Coeliac disease disease is an immune-mediated disorder triggered by gluten in the diet that affects 1-2% of the population. There is no cure, and no treatment other than a lifelong, strict gluten-free diet. Sometimes inflammation in the gut continues despite removal of gluten (refractory coeliac disease - RCD), which can develop into a rare type of lymphoma. The immunology of the condition remains incompletely understood, and there remains a considerable unmet need for novel diagnostics, monitoring and therapeutics.
Our recent work has used single-cell RNA sequencing (scRNAseq) to examine immune and epithelial cells in the gut in coeliac disease. This work revealed striking changes in specific subtypes of CD4+ and CD8+ T cells, epithelial progenitors, and enteroendocrine cells, as well as other parenchymal cell populations. These changes are restricted to the small bowel mucosa, and so to further understand coeliac immunology we must understand immune-parenchymal interactions in the gut itself, including their spatial position in the gut mucosa.
We hypothesise that the complex inflammatory pathology of CD comprises a set of functional ‘units’ of immune and parenchymal cell types interacting in specific ways, physically co-located in the gut mucosa.
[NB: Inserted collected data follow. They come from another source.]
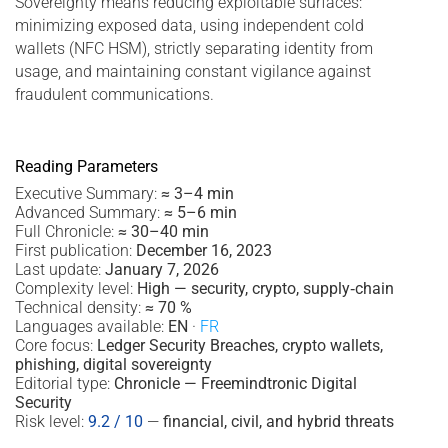
Sovereignty means reducing exploitable surfaces:
minimizing exposed data, using independent cold
wallets (NFC HSM), strictly separating identity from
usage, and maintaining constant vigilance against
fraudulent communications.
Reading Parameters
Executive Summary:
≈ 3–4 min
Advanced Summary:
≈ 5–6 min
Full Chronicle:
≈ 30–40 min
First publication:
December 16, 2023
Last update:
January 7, 2026
Complexity level:
High — security, crypto, supply‑chain
Technical density:
≈ 70 %
Languages available:
EN
·
FR
Core focus:
Ledger Security Breaches, crypto wallets,
phishing, digital sovereignty
Editorial type:
Chronicle — Freemindtronic Digital
Security
Risk level:
9.2 / 10
—
financial, civil, and hybrid threats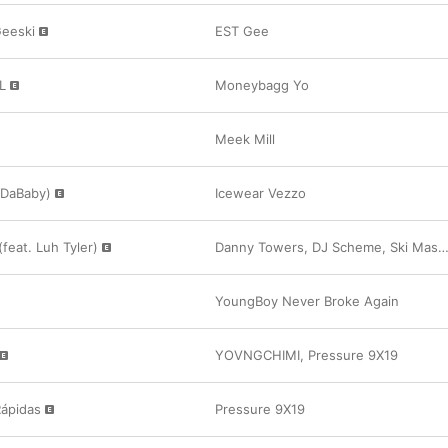
Geeski
EST Gee
L
Moneybagg Yo
Meek Mill
. DaBaby)
Icewear Vezzo
(feat. Luh Tyler)
Danny Towers
,
DJ Scheme
,
Ski Mask the Slump God
YoungBoy Never Broke Again
YOVNGCHIMI
,
Pressure 9X19
Rápidas
Pressure 9X19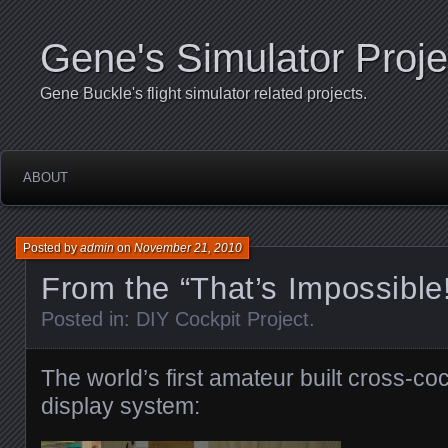
Gene's Simulator Proje
Gene Buckle's flight simulator related projects.
ABOUT
Posted by
admin
on
November 21, 2010
From the “That’s Impossible
Posted in:
DIY Cockpit Project
.
The world’s first amateur built cross-co
display system: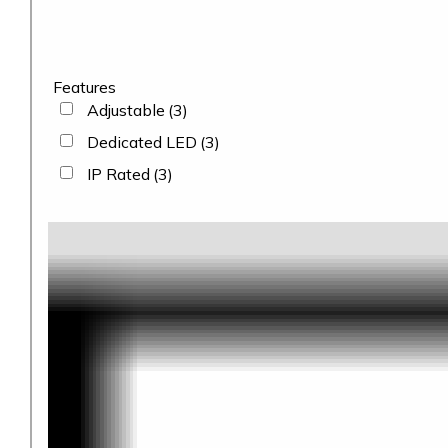
Features
Adjustable
(3)
Dedicated LED
(3)
IP Rated
(3)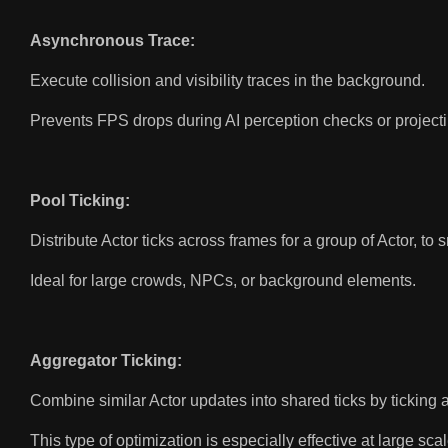
Asynchronous Trace:
Execute collision and visibility traces in the background.
Prevents FPS drops during AI perception checks or projectil
Pool Ticking:
Distribute Actor ticks across frames for a group of Actor, 
Ideal for large crowds, NPCs, or background elements.
Aggregator Ticking:
Combine similar Actor updates into shared ticks by ticking a
This type of optimization is especially effective at large scal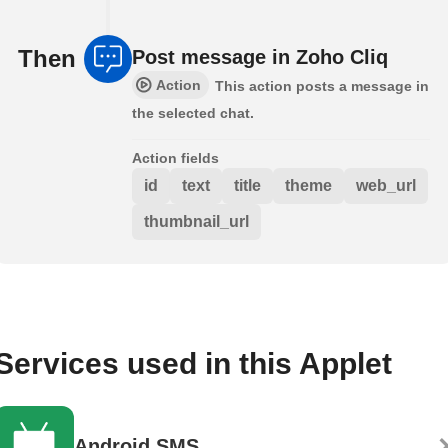
Then
Post message in Zoho Cliq
Action
This action posts a message in
the selected chat.
Action fields
id
text
title
theme
web_url
thumbnail_url
Services used in this Applet
Android SMS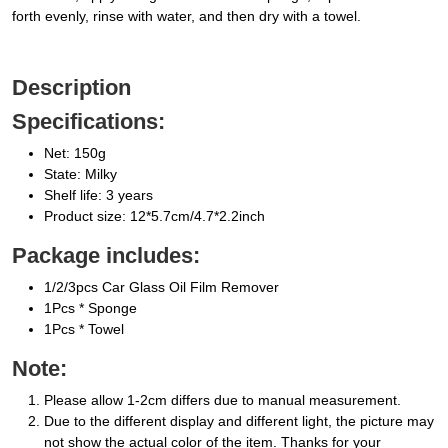
forth evenly, rinse with water, and then dry with a towel.
Description
Specifications:
Net: 150g
State: Milky
Shelf life: 3 years
Product size: 12*5.7cm/4.7*2.2inch
Package includes:
1/2/3pcs Car Glass Oil Film Remover
1Pcs * Sponge
1Pcs * Towel
Note:
Please allow 1-2cm differs due to manual measurement.
Due to the different display and different light, the picture may
not show the actual color of the item. Thanks for your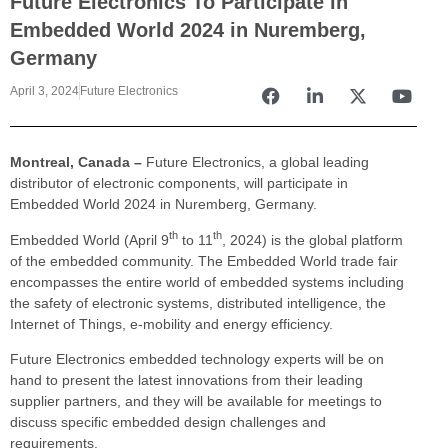
Future Electronics To Participate in
Embedded World 2024 in Nuremberg,
Germany
April 3, 2024
Future Electronics
Montreal, Canada –
Future Electronics, a global leading
distributor of electronic components, will participate in
Embedded World 2024 in Nuremberg, Germany.
th
th
Embedded World (April 9
to 11
, 2024) is the global platform
of the embedded community. The Embedded World trade fair
encompasses the entire world of embedded systems including
the safety of electronic systems, distributed intelligence, the
Internet of Things, e-mobility and energy efficiency.
Future Electronics embedded technology experts will be on
hand to present the latest innovations from their leading
supplier partners, and they will be available for meetings to
discuss specific embedded design challenges and
requirements.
Spatial transcriptomics is a rapidly expanding novel field where next-generation sequencing platforms are leveraged to understand how gene expression changes not only at the single-cell level, but within the microstructure of tissues. This research, when coupled with single-cell RNA sequencing analyses, can provide understanding about cell-cell interactions and signalling pathways driving disease within tissue. Recent advances in spatial transcriptomic technology can provide sub-cellular resolution, enabling interrogation of complex spatial structures such as the intestinal crypt villous axis, mucosal immune follicles, and complex immune-parenchymal cell interactions as seen in autoimmune and inflammatory conditions like CD.
This project will test this hypothesis through study of the spatial arrangement of immune cell types in the gut in CD, and the cell-cell interactions between intestinal immune and parenchymal cells. We will apply novel spatial transcriptomic approaches, along with multiplex immunohistochemistry tissue staining, to understand the spatial biology in the intestine in active and treated CD, the dynamic state of a gluten challenge, as well as refractory coeliac disease. This will provide insights into pathways that drive disease, informing our understanding of triggers and biology of CD, and potential treatments.
This project involves training and experience in wet-lab techniques, next-generation sequencing, and bioinformatic analyses, and so is particularly suited to an applicant looking to develop a bioinformatic specialist interest. The project will be co-supervised by a team with immunological, clinical coeliac disease, and spatial bioinformatics expertise.
If you would like to discuss the project and training opportunities in more detail, please directly contact Michael FitzPatrick ([Email Address Removed]).
T cell immunology, FACS sorting, human tissue processing, single-cell sequencing, spatial transcriptomics, and functional assays. There will also be extensive training and supervision in bioinformatic analysis approaches for single-cell sequencing and spatial transcriptomics.